The push to restart the economy makes a certain amount of sense to rich people, according to Reich, because they have come to expect disproportionate gains as the system’s top winners. “The one flaw in their logic this time is that the coronavirus doesn’t understand class,” he added. “The more people are infected, the more likely it is that Blankfein and other billionaires will become infected as well.”

Jim Conway was a server in an Olive Garden in Pennsylvania until it closed about two weeks ago. He’s been out of work and isn’t getting paid while his application for unemployment benefits gets processed.

“Being an older worker, I’m in no hurry to go back in the middle of an epidemic,” Conway, 63, said. “Being a server means you’re in contact with lots of different people, and puts you at bigger risk of getting infected. I’m kind of glad they closed when they did.” He wants the outbreak under control before the restaurant reopens, but worries that politicians and businesses tend to focus on their bottom line before people like him.

They’ve never really had our interests at heart,” he said. “And now would be a weird time to start.”

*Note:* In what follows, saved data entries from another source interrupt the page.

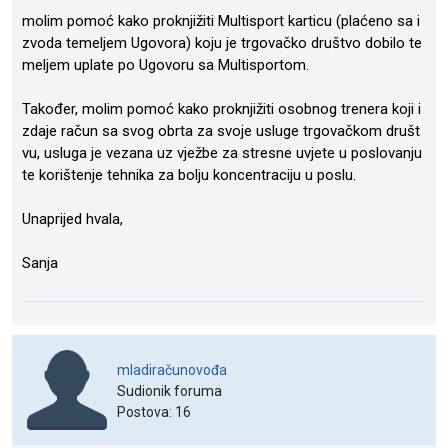
molim pomoć kako proknjižiti Multisport karticu (plaćeno sa i
zvoda temeljem Ugovora) koju je trgovačko društvo dobilo te
meljem uplate po Ugovoru sa Multisportom.
Također, molim pomoć kako proknjižiti osobnog trenera koji i
zdaje račun sa svog obrta za svoje usluge trgovačkom društ
vu, usluga je vezana uz vježbe za stresne uvjete u poslovanju
te korištenje tehnika za bolju koncentraciju u poslu.
Unaprijed hvala,
Sanja
mladiračunovođa
Sudionik foruma
Postova: 16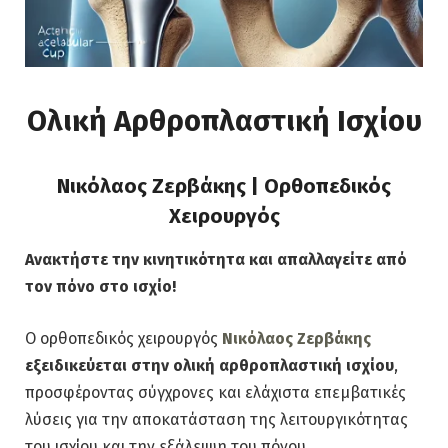
Ολική Αρθροπλαστική Ισχίου
Νικόλαος Ζερβάκης | Ορθοπεδικός
Χειρουργός
Ανακτήστε την κινητικότητα και απαλλαγείτε από
τον πόνο στο ισχίο!
Ο ορθοπεδικός χειρουργός
Νικόλαος Ζερβάκης
εξειδικεύεται στην ολική αρθροπλαστική ισχίου
,
προσφέροντας σύγχρονες και ελάχιστα επεμβατικές
λύσεις για την αποκατάσταση της λειτουργικότητας
του ισχίου και την εξάλειψη του πόνου.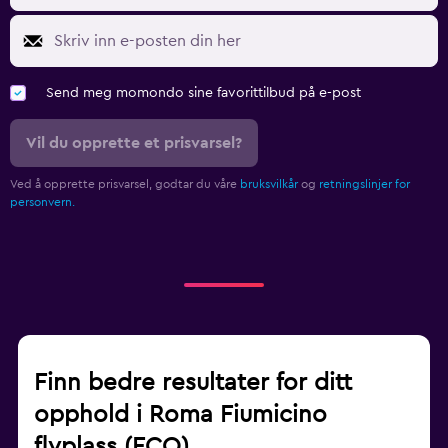
Send meg momondo sine favorittilbud på e-post
Vil du opprette et prisvarsel?
Ved å opprette prisvarsel, godtar du våre
bruksvilkår
og
retningslinjer for
personvern.
Finn bedre resultater for ditt
opphold i Roma Fiumicino
flyplass (FCO)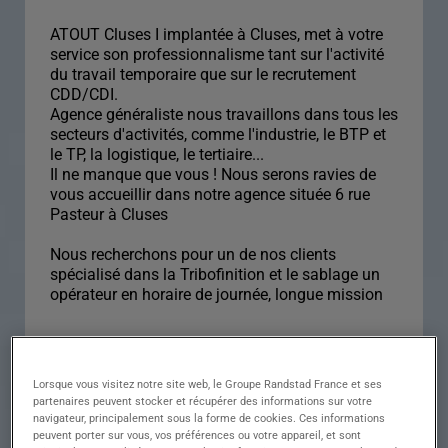
ATOUT Cluses I implantée à Cluses, met à votre
service son professionnalisme tant sur l'activité
du travail temporaire que sur le recrutement
CDD/CDI.
Agence généraliste nous travaillons dans tous les
secteurs d'activités, comme l'industrie, le BTP et
le TP, la logistique, le tertiaire...
Il ne manque que vous ! Nous serons ravies de
vous accueillir dans notre agence située 6 rue
Pasteur à Cluses
Nous recherchons pour un de nos clients
spécialisé dans la Tribofinition et le sablage un
opérateur en horaire de journée, longue mission
Descriptif du poste :
OPÉRATEUR DE
Lorsque vous visitez notre site web, le Groupe Randstad France et ses
partenaires peuvent stocker et récupérer des informations sur votre
TRIBOFINITION ET
navigateur, principalement sous la forme de cookies. Ces informations
peuvent porter sur vous, vos préférences ou votre appareil, et sont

One of those government officials, Texas Lieutenant Governor Dan Patrick, said on Fox News that Americans should get back to work and let “grandparents” take care of themselves.

Dick Kovacevich, who ran Wells Fargo & Co. until 2007, wants to see healthy workers below about 55 or so to return to work late next month if the outbreak is under control. “We’ll gradually bring those people back and see what happens. Some of them will get sick, some may even die, I don’t know,” said Kovacevich, who was also the bank’s chairman until 2009. “Do you want to suffer more economically or take some risk that you’ll get flu-like symptoms and a flu-like experience? Do you want to take an economic risk or a health risk? You get to choose.”

Mark Cuban, who owns the Dallas Mavericks, wants Americans to listen to epidemiologists instead. “Ignore anything someone like me might say,” Cuban wrote in an email. “Lives are at stake.”